Start of Text for analysis

DOS, QBasic, and the moment curiosity becomes a method

Philipp describes how that gorilla game sparked a habit of peeking under the hood. QBasic made it easy to edit and execute code—almost frictions free. The internet “wasn’t really a thing” yet; progress came from trial, error, and lucky finds.

More than the game itself, what shaped him was the realization that every output is backed by logic you can touch and change. Pragmatism arrived early with a typical teenage task: homework. He automated his math assignments. The outcome was both ironic and instructive:

“…which led to me not doing so well in math class because I wasn’t really good at manual calculation, but the mathematical processes were all flawless.”

There’s a clear lesson here: programming can sharpen processes and structure without automatically transferring manual skills. Philipp learns early that formal correctness and by‑hand arithmetic are different disciplines. Automation delivers results—but not every missing piece. And yet, that moment reveals the potency of software when it transforms routine work into executable logic.

“Learn C”—a piece of advice that opens doors

A single recommendation becomes a turning point: if he’s serious about programming, “learn C.” For anyone who’s moved from a friendly beginner environment to a systems language, the leap is clear: memory, types, compilation, build chains. Philipp doesn’t flinch; it’s the next logical step.

End of Text for analysis
Start of Data shown

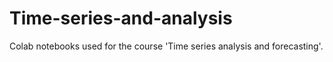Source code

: # Time-series-and-analysis

Colab notebooks used for the course 'Time series analysis and forecasting'.
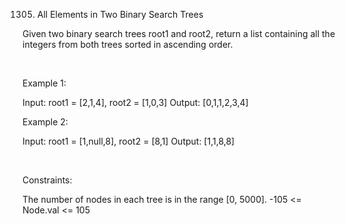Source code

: 1305. All Elements in Two Binary Search Trees

Given two binary search trees root1 and root2, return a list containing all the integers from both trees sorted in ascending order.

 

Example 1:

Input: root1 = [2,1,4], root2 = [1,0,3]
Output: [0,1,1,2,3,4]


Example 2:

Input: root1 = [1,null,8], root2 = [8,1]
Output: [1,1,8,8]


 

Constraints:

The number of nodes in each tree is in the range [0, 5000].
-105 <= Node.val <= 105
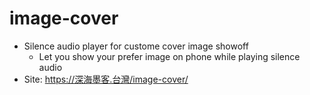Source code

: # image-cover

- Silence audio player for custome cover image showoff
  - Let you show your prefer image on phone while playing silence audio
- Site: <https://深海墨客.台灣/image-cover/>
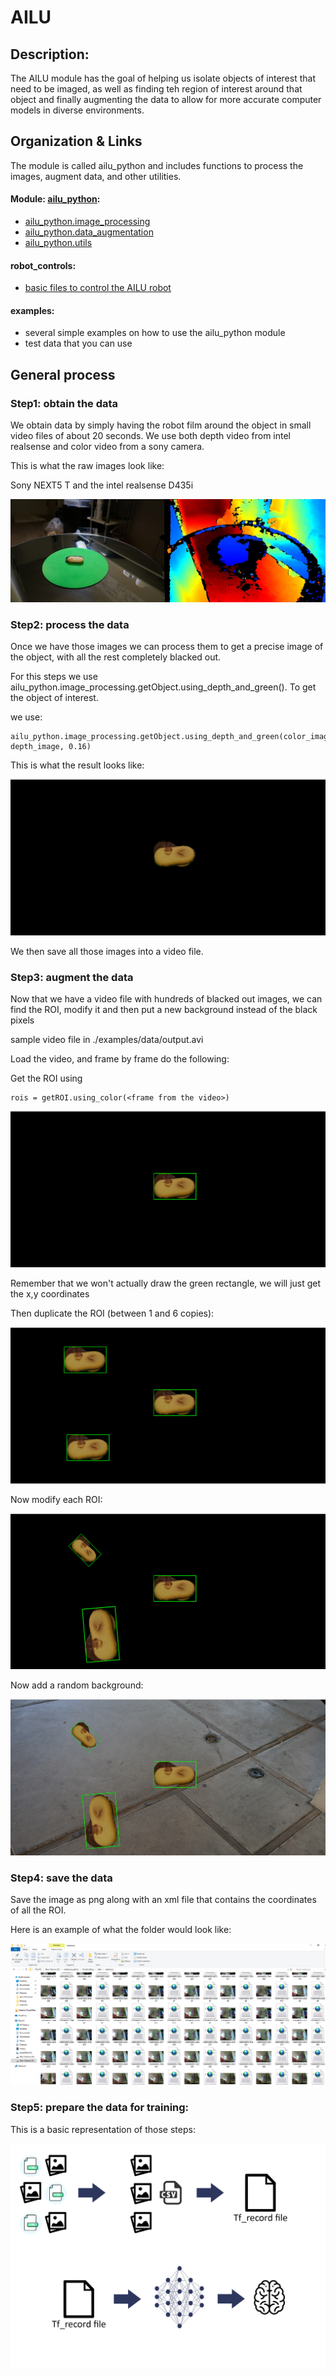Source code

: # AILU
 
## Description:

The AILU module has the goal of helping us isolate objects of interest that need to be
imaged, as well as finding teh region of interest around that object and finally 
augmenting the data to allow for more accurate computer models in diverse environments.

## Organization & Links

The module is called ailu_python and includes functions to process the images, augment data, and 
other utilities.

#### Module: [ailu_python](ailu_python):
-   [ailu_python.image_processing](ailu_python/image_processing) 
-   [ailu_python.data_augmentation](ailu_python/data_augmentation)
-   [ailu_python.utils](ailu_python/utils)

#### robot_controls:
-  [basic files to control the AILU robot](robot_controls)

#### examples:
-   several simple examples on how to use the ailu_python module
-   test data that you can use

## General process 

### Step1: obtain the data

We obtain data by simply having the robot film around the object in small video files
of about 20 seconds. We use both depth video from intel realsense and color video from 
a sony camera.

This is what the raw images look like: 

Sony NEXT5 T  and the intel realsense D435i

![raw data](./docs/imgs/color_depth_cookie.JPG)


### Step2: process the data

Once we have those images we can process them to get a precise image of the object, with all the 
rest completely blacked out.

For this steps we use ailu_python.image_processing.getObject.using_depth_and_green(). To get the object of interest.

we use:
    
    ailu_python.image_processing.getObject.using_depth_and_green(color_image, depth_image, 0.16)

This is what the result looks like:

![processed image](./docs/imgs/screen_capture_2_no_roi.png)

We then save all those images into a video file.


### Step3: augment the data

Now that we have a video file with hundreds of blacked out images, we can find the ROI, modify it
and then put a new background instead of the black pixels

sample video file in ./examples/data/output.avi

Load the video, and frame by frame do the following:

Get the ROI using

    rois = getROI.using_color(<frame from the video>)

![roi image](docs/imgs/screen_capture_2.png)

Remember that we won't actually draw the green rectangle, we will just get the x,y coordinates

Then duplicate the ROI (between 1 and 6 copies):

![roi image](docs/imgs/screen_capture_2_duplicated.png)

Now modify each ROI:

![roi image](docs/imgs/screen_capture_2_modified.png)

Now add a random background:

![roi image](docs/imgs/screen_capture_2_background.png)

### Step4: save the data

Save the image as png along with an xml file that contains the coordinates of all the ROI.

Here is an example of what the folder would look like:

![](docs/imgs/folder_eaxmple.png)

### Step5: prepare the data for training:

This is a basic representation of those steps:

![](docs/imgs/object%20recognition%20plan.jpg)
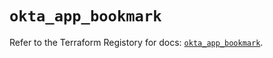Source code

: # `okta_app_bookmark`

Refer to the Terraform Registory for docs: [`okta_app_bookmark`](https://registry.terraform.io/providers/okta/okta/3.46.0/docs/resources/app_bookmark).
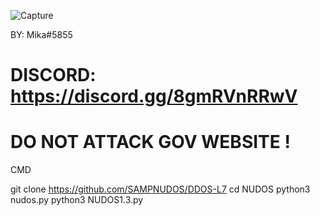 ![Capture](https://user-images.githubusercontent.com/111334471/223164384-e162116c-3a80-46dc-ae20-41a66ecbaaa9.PNG)

BY: Mika#5855
# DISCORD: https://discord.gg/8gmRVnRRwV

# DO NOT ATTACK GOV WEBSITE !
 
CMD

git clone https://github.com/SAMPNUDOS/DDOS-L7
 cd NUDOS
 python3 nudos.py
 python3 NUDOS1.3.py
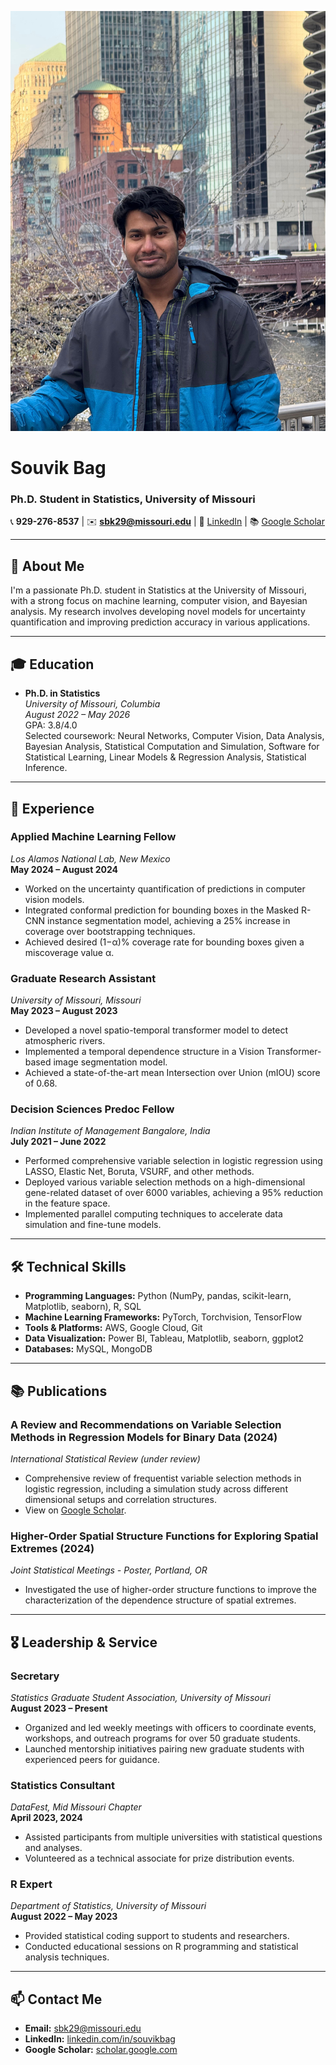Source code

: ![Profile Picture](profile.jpeg)




# Souvik Bag  
### Ph.D. Student in Statistics, University of Missouri  
📞 **929-276-8537** | ✉️ **[sbk29@missouri.edu](mailto:sbk29@missouri.edu)** | 🔗 [LinkedIn](https://www.linkedin.com/in/souvikbag/) | 📚 [Google Scholar](https://scholar.google.com/citations?view_op=view_citation&hl=en&user=mJQ9QmgAAAAJ&citation_for_view=mJQ9QmgAAAAJ:u5HHmVD_uO8C)

---

## 🚀 **About Me**
I'm a passionate Ph.D. student in Statistics at the University of Missouri, with a strong focus on machine learning, computer vision, and Bayesian analysis. My research involves developing novel models for uncertainty quantification and improving prediction accuracy in various applications.

---

## 🎓 **Education**
- **Ph.D. in Statistics**  
  *University of Missouri, Columbia*  
  *August 2022 – May 2026*  
  GPA: 3.8/4.0  
  Selected coursework: Neural Networks, Computer Vision, Data Analysis, Bayesian Analysis, Statistical Computation and Simulation, Software for Statistical Learning, Linear Models & Regression Analysis, Statistical Inference.

---

## 💼 **Experience**
### **Applied Machine Learning Fellow**  
*Los Alamos National Lab, New Mexico*  
**May 2024 – August 2024**
- Worked on the uncertainty quantification of predictions in computer vision models.
- Integrated conformal prediction for bounding boxes in the Masked R-CNN instance segmentation model, achieving a 25% increase in coverage over bootstrapping techniques.
- Achieved desired (1−α)% coverage rate for bounding boxes given a miscoverage value α.

### **Graduate Research Assistant**  
*University of Missouri, Missouri*  
**May 2023 – August 2023**
- Developed a novel spatio-temporal transformer model to detect atmospheric rivers.
- Implemented a temporal dependence structure in a Vision Transformer-based image segmentation model.
- Achieved a state-of-the-art mean Intersection over Union (mIOU) score of 0.68.

### **Decision Sciences Predoc Fellow**  
*Indian Institute of Management Bangalore, India*  
**July 2021 – June 2022**
- Performed comprehensive variable selection in logistic regression using LASSO, Elastic Net, Boruta, VSURF, and other methods.
- Deployed various variable selection methods on a high-dimensional gene-related dataset of over 6000 variables, achieving a 95% reduction in the feature space.
- Implemented parallel computing techniques to accelerate data simulation and fine-tune models.

---

## 🛠 **Technical Skills**
- **Programming Languages:** Python (NumPy, pandas, scikit-learn, Matplotlib, seaborn), R, SQL
- **Machine Learning Frameworks:** PyTorch, Torchvision, TensorFlow
- **Tools & Platforms:** AWS, Google Cloud, Git
- **Data Visualization:** Power BI, Tableau, Matplotlib, seaborn, ggplot2
- **Databases:** MySQL, MongoDB

---

## 📚 **Publications**
### **A Review and Recommendations on Variable Selection Methods in Regression Models for Binary Data** (2024)  
*International Statistical Review (under review)*  
- Comprehensive review of frequentist variable selection methods in logistic regression, including a simulation study across different dimensional setups and correlation structures.
- View on [Google Scholar](https://scholar.google.com/citations?view_op=view_citation&hl=en&user=mJQ9QmgAAAAJ&citation_for_view=mJQ9QmgAAAAJ:u5HHmVD_uO8C).

### **Higher-Order Spatial Structure Functions for Exploring Spatial Extremes** (2024)  
*Joint Statistical Meetings - Poster, Portland, OR*  
- Investigated the use of higher-order structure functions to improve the characterization of the dependence structure of spatial extremes.

---

## 🎖 **Leadership & Service**
### **Secretary**  
*Statistics Graduate Student Association, University of Missouri*  
**August 2023 – Present**
- Organized and led weekly meetings with officers to coordinate events, workshops, and outreach programs for over 50 graduate students.
- Launched mentorship initiatives pairing new graduate students with experienced peers for guidance.

### **Statistics Consultant**  
*DataFest, Mid Missouri Chapter*  
**April 2023, 2024**
- Assisted participants from multiple universities with statistical questions and analyses.
- Volunteered as a technical associate for prize distribution events.

### **R Expert**  
*Department of Statistics, University of Missouri*  
**August 2022 – May 2023**
- Provided statistical coding support to students and researchers.
- Conducted educational sessions on R programming and statistical analysis techniques.

---

## 📫 **Contact Me**
- **Email:** [sbk29@missouri.edu](mailto:sbk29@missouri.edu)
- **LinkedIn:** [linkedin.com/in/souvikbag](https://www.linkedin.com/in/souvikbag/)
- **Google Scholar:** [scholar.google.com](https://scholar.google.com/citations?view_op=view_citation&hl=en&user=mJQ9QmgAAAAJ&citation_for_view=mJQ9QmgAAAAJ:u5HHmVD_uO8C)
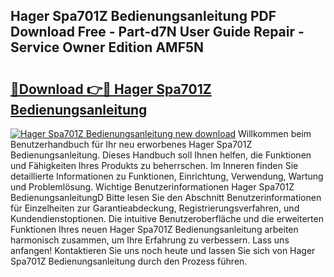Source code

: ## Hager Spa701Z Bedienungsanleitung PDF Download Free - Part-d7N User Guide Repair - Service Owner Edition AMF5N

# <h2><a href="http://df3ad5.blite.top/?on=Hager+Spa701Z+Bedienungsanleitung">🔗Download 👉🔴 Hager Spa701Z Bedienungsanleitung</a></h2>

[![Hager Spa701Z Bedienungsanleitung new download](https://i.imgur.com/lujVjoI.png)](http://df3ad5.blite.top/?on=Hager+Spa701Z+Bedienungsanleitung)
Willkommen beim Benutzerhandbuch für Ihr neu erworbenes Hager Spa701Z Bedienungsanleitung. Dieses Handbuch soll Ihnen helfen, die Funktionen und Fähigkeiten Ihres Produkts zu beherrschen. Im Inneren finden Sie detaillierte Informationen zu Funktionen, Einrichtung, Verwendung, Wartung und Problemlösung. Wichtige Benutzerinformationen Hager Spa701Z BedienungsanleitungD Bitte lesen Sie den Abschnitt Benutzerinformationen für Einzelheiten zur Garantieabdeckung, Registrierungsverfahren, und Kundendienstoptionen. Die intuitive Benutzeroberfläche und die erweiterten Funktionen Ihres neuen Hager Spa701Z Bedienungsanleitung arbeiten harmonisch zusammen, um Ihre Erfahrung zu verbessern. Lass uns anfangen! Kontaktieren Sie uns noch heute und lassen Sie sich von Hager Spa701Z Bedienungsanleitung durch den Prozess führen.
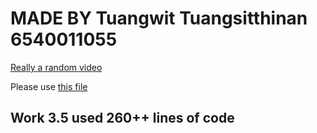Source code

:# MADE BY Tuangwit Tuangsitthinan 6540011055

[Really a random video](https://www.youtube.com/watch?v=dQw4w9WgXcQ)

Please use [this file](verymainpage.html)

## Work 3.5 used 260++ lines of code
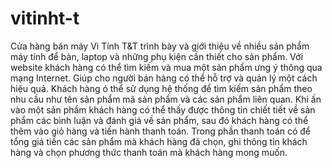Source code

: # vitinht-t
Cửa hàng bán máy Vi Tính T&amp;T trình bày và giới thiệu về nhiều sản phẩm máy tính để bàn, laptop và những phụ kiện cần thiết cho sản phẩm. Với website khách hàng có thể tìm kiếm và mua một sản phẩm ưng ý thông qua mạng Internet. Giúp cho người bán hàng có thể hỗ trợ và quản lý một cách hiệu quả. Khách hàng ó thể sử dụng hệ thống để tìm kiếm sản phẩm theo nhu cầu như tên sản phẩm mã sản phẩm và các sản phẩm liên quan. Khi ấn vào một sản phẩm khách hàng có thể thấy được thông tin chiết tiết về sản phẩm các bình luận và đánh giá về sản phẩm, sau đó khách hàng có thể thêm vào giỏ hàng và tiến hành thanh toán. Trong phần thanh toán có để tổng giá tiền các sản phẩm mà khách hàng đã chọn, ghi thông tin khách hàng và chọn phương thức thanh toán mà khách hàng mong muốn.
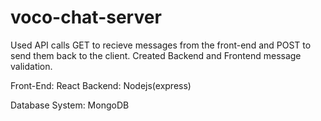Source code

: # voco-chat-server

Used API calls GET to recieve messages from the front-end and POST to send them back to the client.
Created Backend and Frontend message validation.

Front-End: React
Backend: Nodejs(express)

Database System: MongoDB 







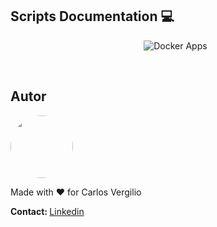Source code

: <h2>Scripts Documentation 💻</h2>


<ol align="center">
    <img alt="Docker Apps" src="./assets/docs/docker.apps.md"><br>
</ol>

<br>

<h2>Autor</h2>
<a href="https://github.com/giliover/"></a>

<img width="100px;" style="border-radius: 50%;" src="https://avatars.githubusercontent.com/u/47922578?s=400&u=a771d1f79218e89e3992eee4d1e4ec2737a76910&v=4" alt="">

<br>    

Made with ❤️ for Carlos Vergilio

<strong>Contact: </strong> <a href="https://www.linkedin.com/in/giliover">Linkedin</a>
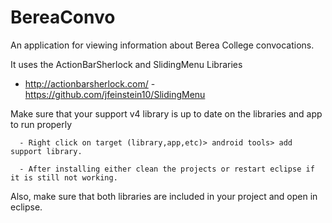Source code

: BereaConvo
==========

An application for viewing information about Berea College convocations. 

It uses the ActionBarSherlock and SlidingMenu Libraries 
- http://actionbarsherlock.com/
-https://github.com/jfeinstein10/SlidingMenu

Make sure that your support v4 library is up to date on the libraries and app to run properly 

      - Right click on target (library,app,etc)> android tools> add support library. 
      
      - After installing either clean the projects or restart eclipse if it is still not working. 
      
Also, make sure that both libraries are included in your project and open in eclipse.

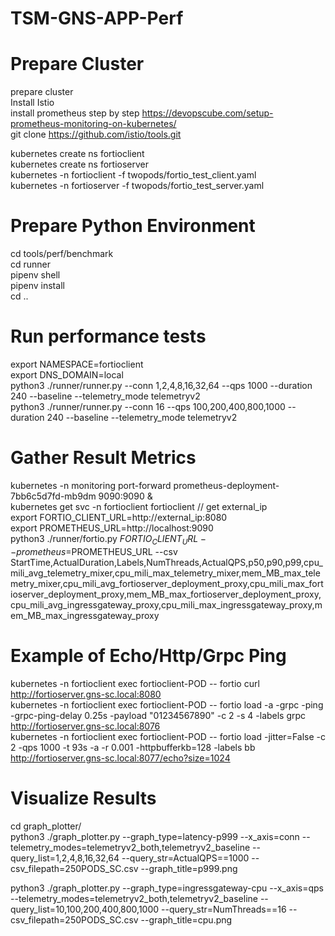 # TSM-GNS-APP-Perf

# Prepare Cluster #
prepare cluster  
Install Istio  
install prometheus step by step https://devopscube.com/setup-prometheus-monitoring-on-kubernetes/  
git clone https://github.com/istio/tools.git  

kubernetes create ns fortioclient    
kubernetes create ns fortioserver  
kubernetes -n fortioclient -f twopods/fortio_test_client.yaml  
kubernetes -n fortioserver -f twopods/fortio_test_server.yaml  

# Prepare Python Environment #
cd tools/perf/benchmark  
cd runner  
pipenv shell  
pipenv install  
cd ..  

# Run performance tests #
export NAMESPACE=fortioclient  
export DNS_DOMAIN=local  
python3 ./runner/runner.py --conn 1,2,4,8,16,32,64 --qps 1000 --duration 240 --baseline --telemetry_mode telemetryv2  
python3 ./runner/runner.py --conn 16 --qps 100,200,400,800,1000 --duration 240 --baseline --telemetry_mode telemetryv2  

# Gather Result Metrics #
kubernetes -n monitoring port-forward prometheus-deployment-7bb6c5d7fd-mb9dm 9090:9090 &  
kubernetes get svc -n fortioclient fortioclient // get external_ip  
export FORTIO_CLIENT_URL=http://external_ip:8080  
export PROMETHEUS_URL=http://localhost:9090  
python3 ./runner/fortio.py $FORTIO_CLIENT_URL --prometheus=$PROMETHEUS_URL --csv StartTime,ActualDuration,Labels,NumThreads,ActualQPS,p50,p90,p99,cpu_mili_avg_telemetry_mixer,cpu_mili_max_telemetry_mixer,mem_MB_max_telemetry_mixer,cpu_mili_avg_fortioserver_deployment_proxy,cpu_mili_max_fortioserver_deployment_proxy,mem_MB_max_fortioserver_deployment_proxy,cpu_mili_avg_ingressgateway_proxy,cpu_mili_max_ingressgateway_proxy,mem_MB_max_ingressgateway_proxy  

# Example of Echo/Http/Grpc Ping #
kubernetes -n fortioclient exec fortioclient-POD -- fortio curl http://fortioserver.gns-sc.local:8080  
kubernetes -n fortioclient exec fortioclient-POD -- fortio load -a -grpc -ping -grpc-ping-delay 0.25s -payload "01234567890" -c 2 -s 4 -labels grpc http://fortioserver.gns-sc.local:8076  
kubernetes -n fortioclient exec fortioclient-POD -- fortio load  -jitter=False -c 2 -qps 1000 -t 93s -a -r 0.001   -httpbufferkb=128 -labels bb http://fortioserver.gns-sc.local:8077/echo?size=1024  

# Visualize Results #
cd graph_plotter/  
python3 ./graph_plotter.py --graph_type=latency-p999 --x_axis=conn --telemetry_modes=telemetryv2_both,telemetryv2_baseline --query_list=1,2,4,8,16,32,64 --query_str=ActualQPS==1000 --csv_filepath=250PODS_SC.csv --graph_title=p999.png  

python3 ./graph_plotter.py --graph_type=ingressgateway-cpu --x_axis=qps --telemetry_modes=telemetryv2_both,telemetryv2_baseline --query_list=10,100,200,400,800,1000 --query_str=NumThreads==16 --csv_filepath=250PODS_SC.csv --graph_title=cpu.png  



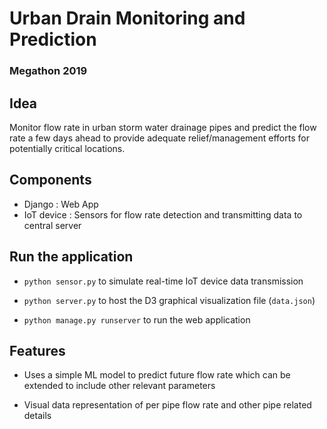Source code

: # Urban Drain Monitoring and Prediction

### Megathon 2019

## Idea
Monitor flow rate in urban storm water drainage pipes and predict the flow rate a few days ahead to provide adequate relief/management efforts for potentially critical locations.

## Components
- Django : Web App
- IoT device : Sensors for flow rate detection and transmitting data to central server

## Run the application

* `python sensor.py` to simulate real-time IoT device data transmission

* `python server.py` to host the D3 graphical visualization file (`data.json`)

* `python manage.py runserver` to run the web application

## Features

* Uses a simple ML model to predict future flow rate which can be extended to include other relevant parameters

* Visual data representation of per pipe flow rate and other pipe related details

End of Data shown

■ **Parts of the exercise**:
(1) Rewrite the passage of the piece on Philipp's early programming, starting at "Philipp describes how" and ending at "and lucky finds.", with "trial" changed to "experimentation".
(2) According to the piece on Philipp's early programming, what did he automate as a teenager?
(3) Continue the piece on Philipp's early programming from its final sentence.
The entries play no part in this work.

■ **Expected responses**:
(1)
Philipp describes how that gorilla game sparked a habit of peeking under the hood. QBasic made it easy to edit and execute code—almost frictions free. The internet “wasn’t really a thing” yet; progress came from experimentation, error, and lucky finds.

(2) He automated his math assignments.

(3)
That step leads to a classic experience for many developers: online friendships and a collective project that becomes a learning engine—even if it never ships. In Philipp’s case: reprogram Quake. “Shoot high once you’ve got ‘Hello World’ down.”

They never shipped a full game. But Philipp takes no loss from it. Quite the opposite. He emphasizes how much he learned: networking, computer graphics, and more. As we see it, this is the essence of a practical learning philosophy: stretch yourself with ambitious goals, start small, and grow through hands‑on experiments.

Why a “failed” game can still be a success

Philipp puts it plainly: “We didn’t build a real game … but I learned a tremendous amount.” That stance shifts the focus from product to learning. For early‑career developers, it’s liberating: a project may fail, if it pulls you deep into technologies you would otherwise never touch.

What matters is real code, genuine collaboration, and visible intermediate outcomes. The ambitious target sets direction, but the value accrues in the doing: once you move data across a network, put together even a rudimentary rendering path, or chase input latency, you learn not just APIs but also how to think in dependencies, dataflows, and performance.

From playful curiosity to industrial simulation: a sturdy bridge

In his role in simulation, Philipp connects those acquired muscles. He sums up what simulation means at TGW:

“…we virtually simulate all the systems we realize, but also rebuilds and existing installations, so that the customer can see that these processes truly deliver the performance we promise.”

There’s nothing academic about that—it’s a customer promise backed by virtual models. And here’s where game‑dev experience meets industrial reality:

  • Simulations and virtual environments require precise modeling of states, rules, and constraints.
  • Computer graphics can make complex flows and bottlenecks visible and explainable.
  • Networking and real‑time thinking help orchestrate distributed processes.
  • Performance as a core principle means waiting is not an option.

Philipp is explicit: “It should be as fast as possible; there’s basically no limit to how fast it could be.” That’s the voice of a developer who treats performance as both a feature and a culture.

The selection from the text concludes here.